Copy the whole listing below word for word, leaving out the pictures.

────

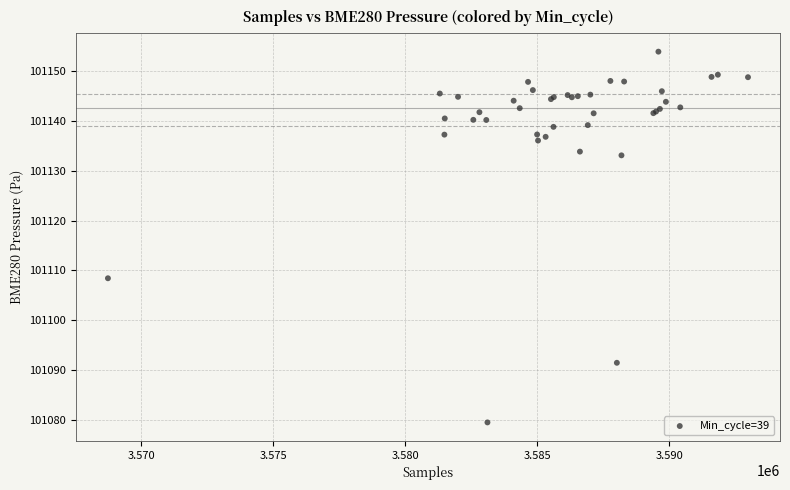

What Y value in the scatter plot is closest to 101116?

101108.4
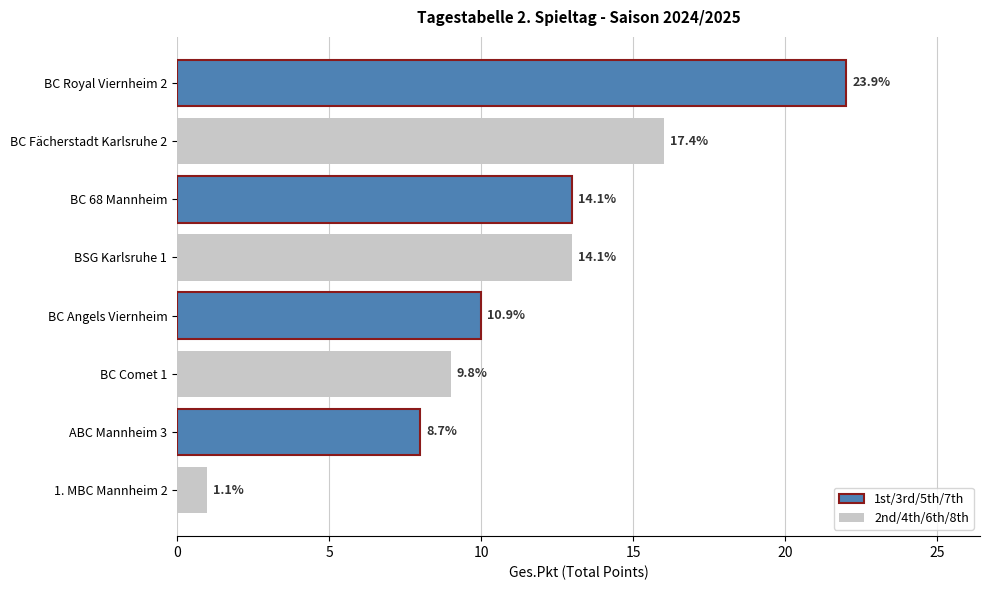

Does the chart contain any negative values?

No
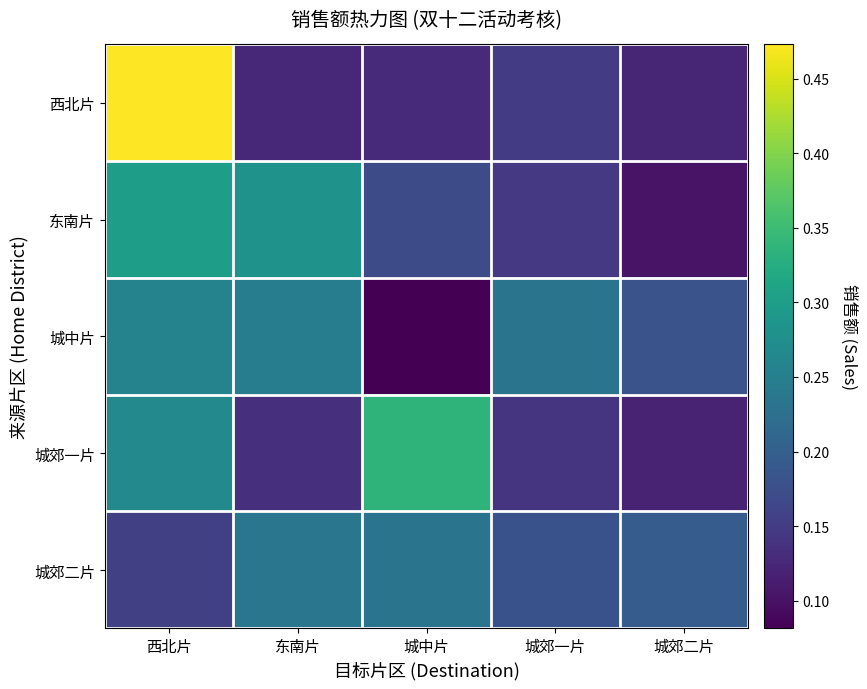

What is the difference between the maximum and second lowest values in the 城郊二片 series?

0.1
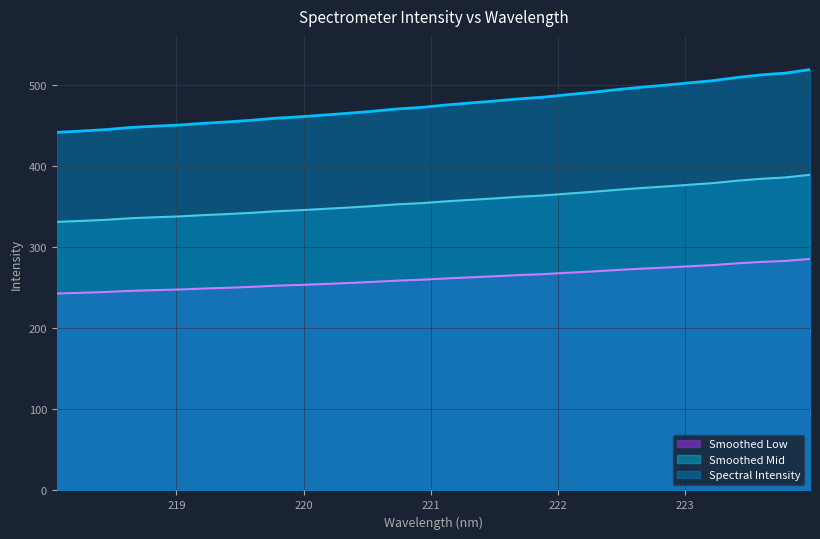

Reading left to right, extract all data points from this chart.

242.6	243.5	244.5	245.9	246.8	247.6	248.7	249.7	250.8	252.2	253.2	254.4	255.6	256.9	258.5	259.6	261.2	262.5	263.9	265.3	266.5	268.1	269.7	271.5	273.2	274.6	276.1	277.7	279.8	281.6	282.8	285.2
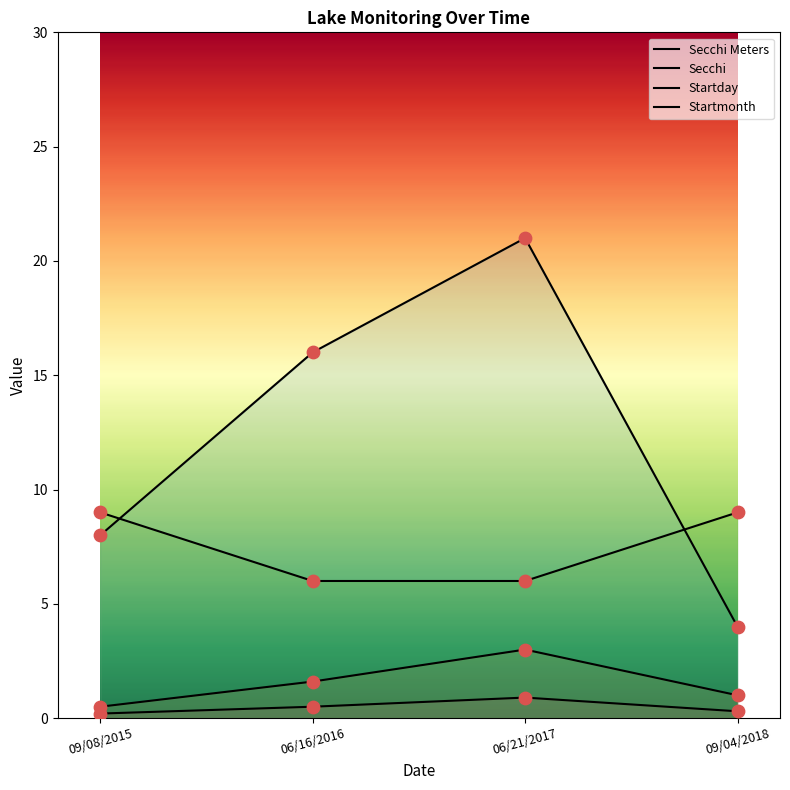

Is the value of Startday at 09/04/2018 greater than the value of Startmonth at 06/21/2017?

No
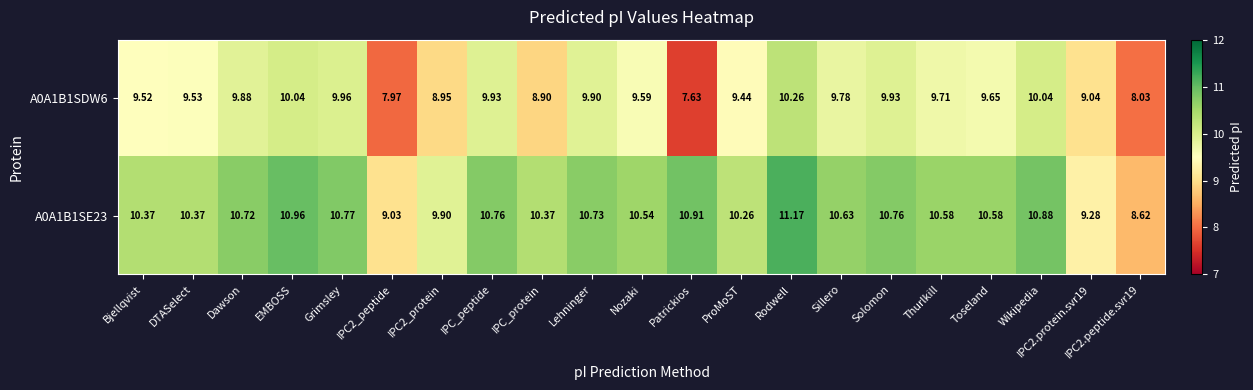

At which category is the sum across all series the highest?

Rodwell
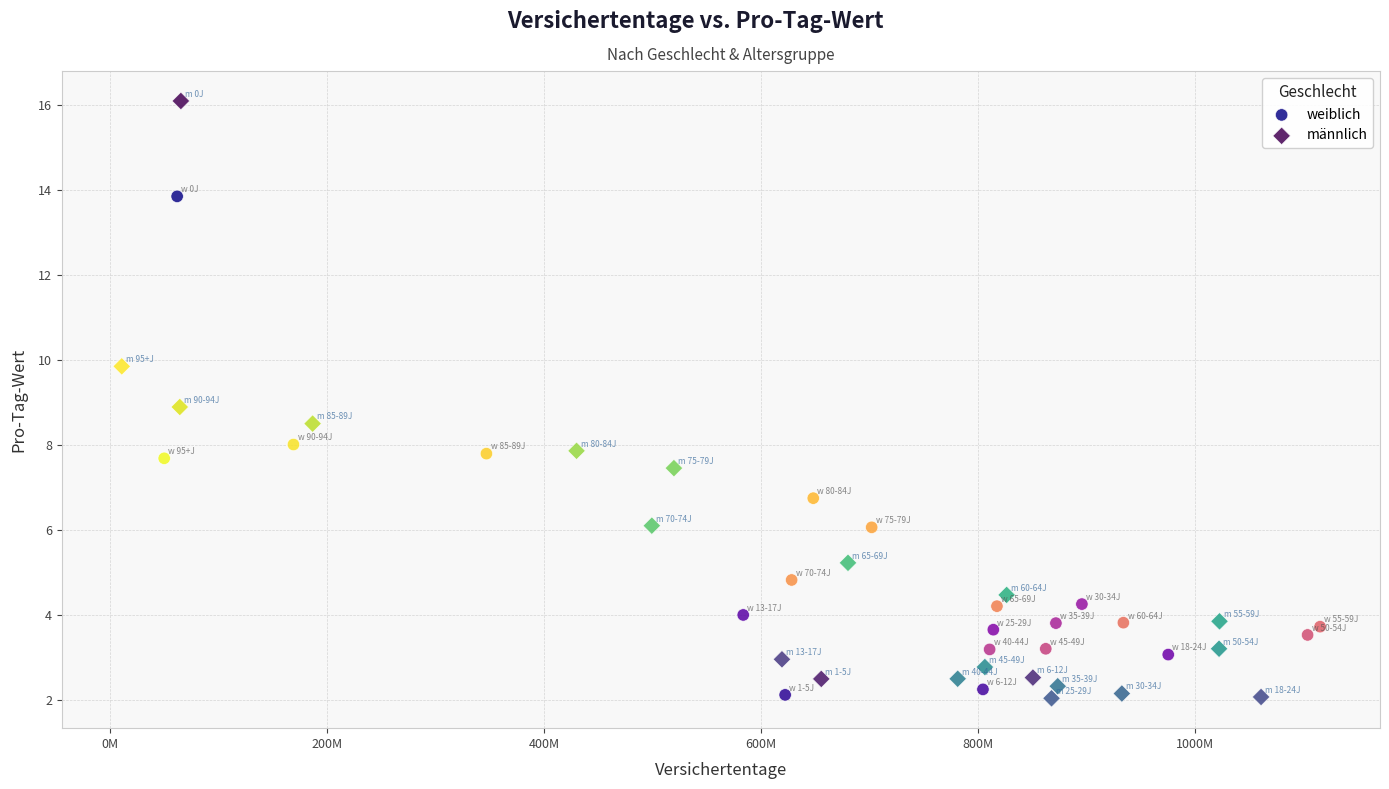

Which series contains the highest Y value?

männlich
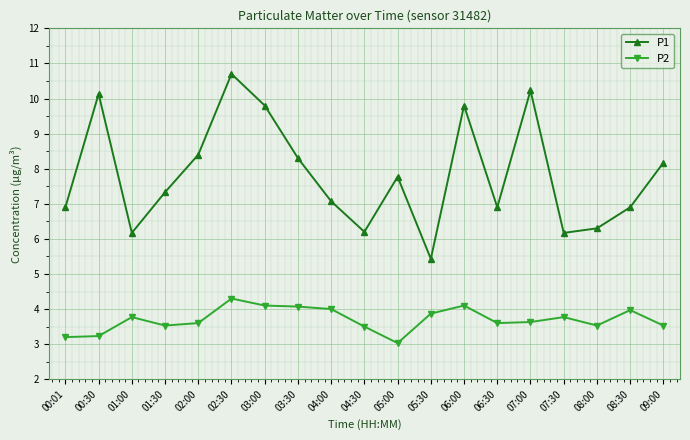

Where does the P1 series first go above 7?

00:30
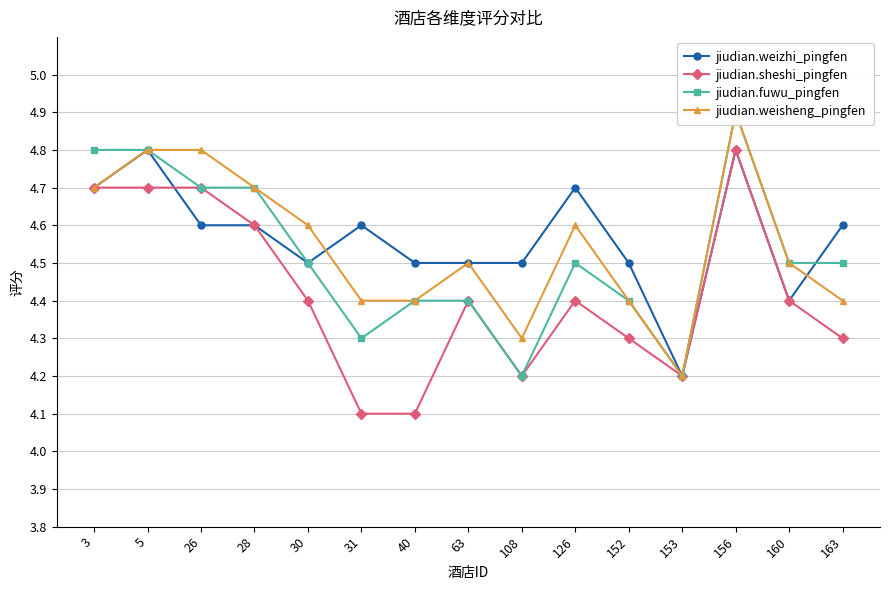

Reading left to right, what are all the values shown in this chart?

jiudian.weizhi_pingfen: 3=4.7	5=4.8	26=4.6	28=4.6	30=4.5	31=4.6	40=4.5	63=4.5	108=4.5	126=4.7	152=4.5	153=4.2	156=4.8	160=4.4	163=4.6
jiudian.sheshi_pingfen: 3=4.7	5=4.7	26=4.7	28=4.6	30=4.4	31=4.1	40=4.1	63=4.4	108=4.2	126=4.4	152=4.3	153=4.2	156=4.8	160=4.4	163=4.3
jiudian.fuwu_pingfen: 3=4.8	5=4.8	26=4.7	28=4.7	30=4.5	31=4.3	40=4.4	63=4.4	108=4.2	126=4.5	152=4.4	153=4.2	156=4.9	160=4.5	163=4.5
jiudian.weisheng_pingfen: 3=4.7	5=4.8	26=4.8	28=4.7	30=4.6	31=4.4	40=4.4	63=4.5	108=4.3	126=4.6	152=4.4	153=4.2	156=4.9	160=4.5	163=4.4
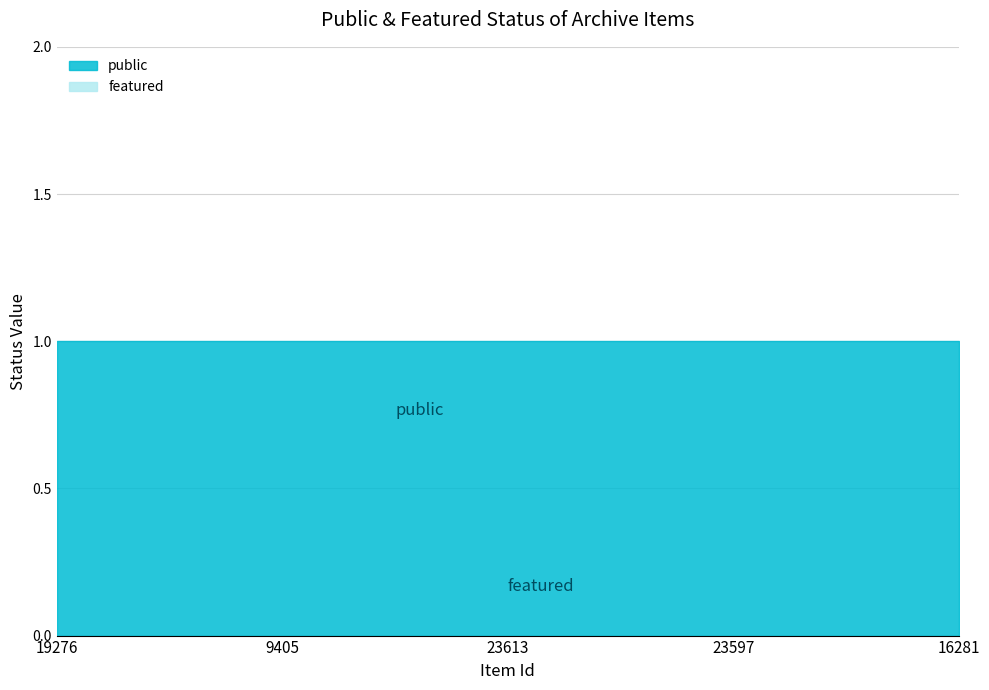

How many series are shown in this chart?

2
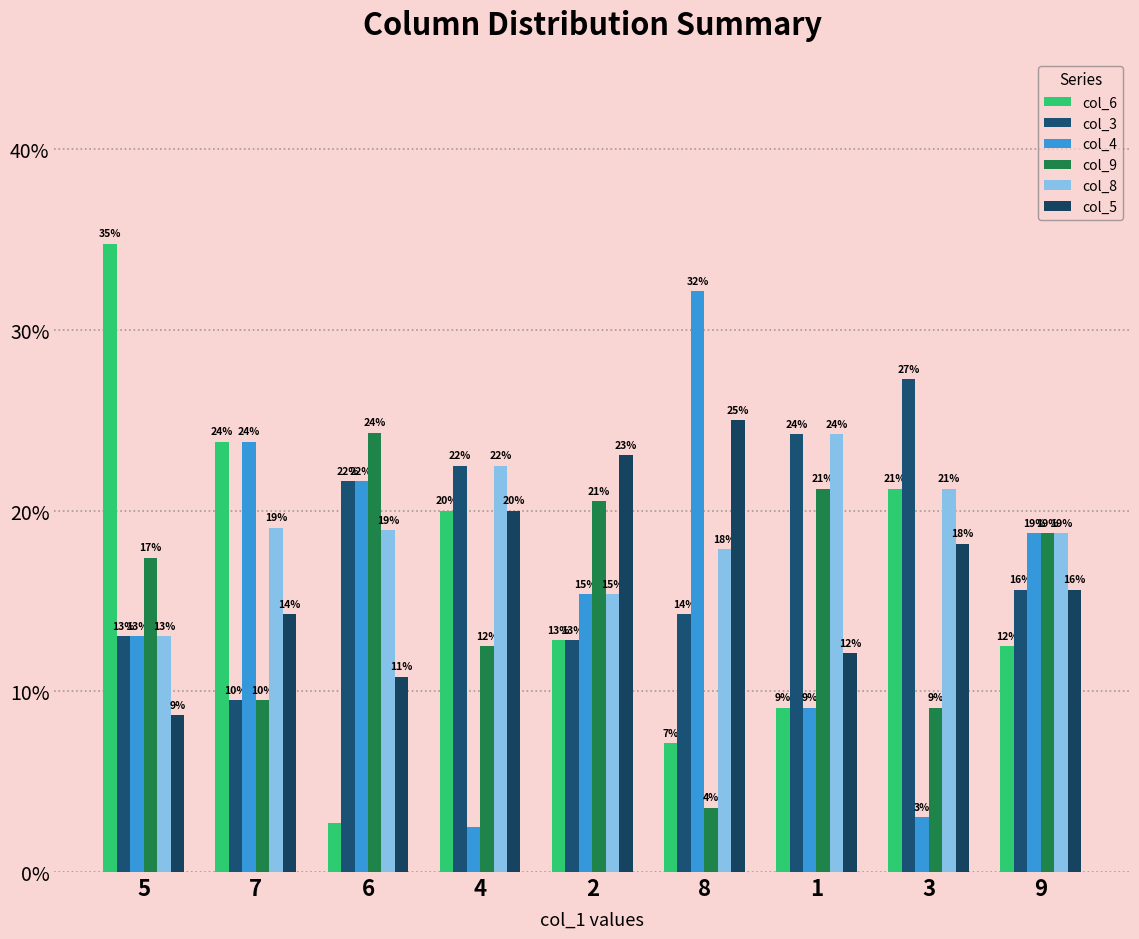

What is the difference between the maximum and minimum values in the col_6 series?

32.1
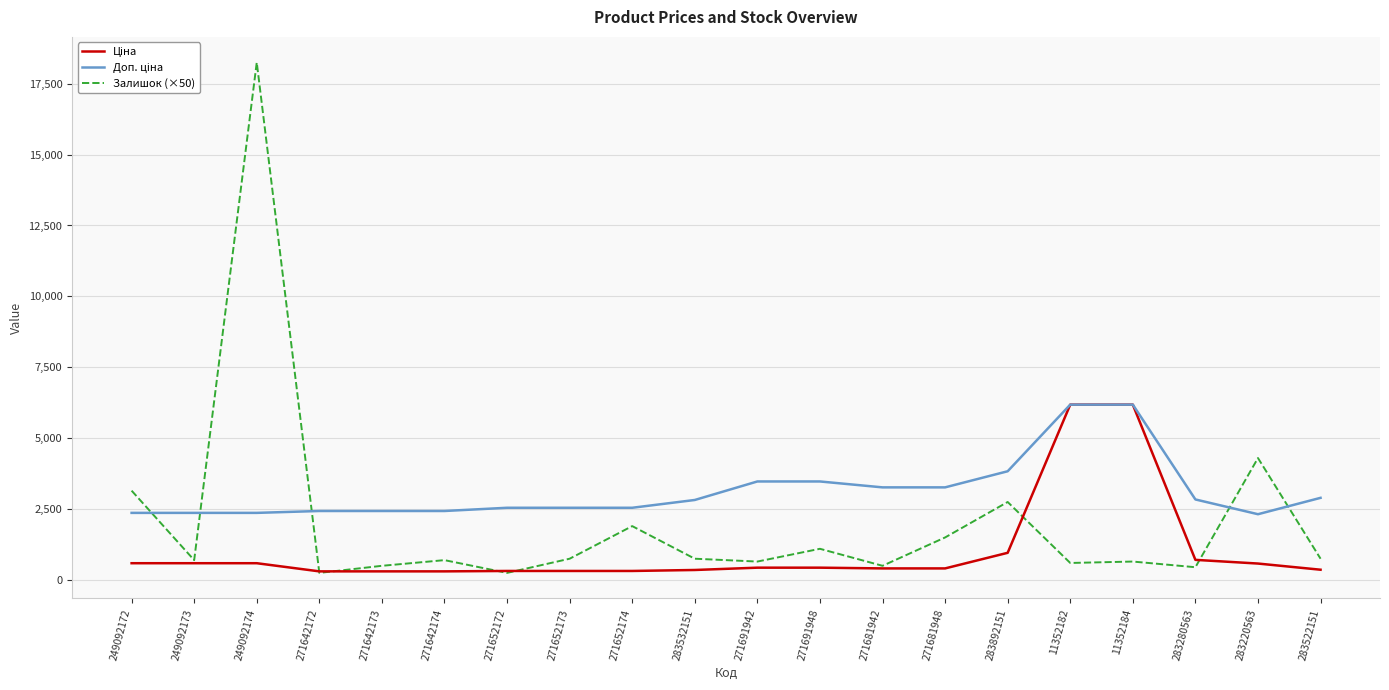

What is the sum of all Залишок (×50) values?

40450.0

────

**Response to the exercise:**
What Y value in the scatter plot is closest to 101116?

101108.4

Does the chart contain any negative values?

No

What is the difference between the maximum and second lowest values in the 城郊二片 series?

0.1

Reading left to right, extract all data points from this chart.

242.6	243.5	244.5	245.9	246.8	247.6	248.7	249.7	250.8	252.2	253.2	254.4	255.6	256.9	258.5	259.6	261.2	262.5	263.9	265.3	266.5	268.1	269.7	271.5	273.2	274.6	276.1	277.7	279.8	281.6	282.8	285.2

Is the value of Startday at 09/04/2018 greater than the value of Startmonth at 06/21/2017?

No

At which category is the sum across all series the highest?

Rodwell

Which series contains the highest Y value?

männlich

Where does the P1 series first go above 7?

00:30

Reading left to right, what are all the values shown in this chart?

jiudian.weizhi_pingfen: 3=4.7	5=4.8	26=4.6	28=4.6	30=4.5	31=4.6	40=4.5	63=4.5	108=4.5	126=4.7	152=4.5	153=4.2	156=4.8	160=4.4	163=4.6
jiudian.sheshi_pingfen: 3=4.7	5=4.7	26=4.7	28=4.6	30=4.4	31=4.1	40=4.1	63=4.4	108=4.2	126=4.4	152=4.3	153=4.2	156=4.8	160=4.4	163=4.3
jiudian.fuwu_pingfen: 3=4.8	5=4.8	26=4.7	28=4.7	30=4.5	31=4.3	40=4.4	63=4.4	108=4.2	126=4.5	152=4.4	153=4.2	156=4.9	160=4.5	163=4.5
jiudian.weisheng_pingfen: 3=4.7	5=4.8	26=4.8	28=4.7	30=4.6	31=4.4	40=4.4	63=4.5	108=4.3	126=4.6	152=4.4	153=4.2	156=4.9	160=4.5	163=4.4

How many series are shown in this chart?

2

What is the difference between the maximum and minimum values in the col_6 series?

32.1

What is the sum of all Залишок (×50) values?

40450.0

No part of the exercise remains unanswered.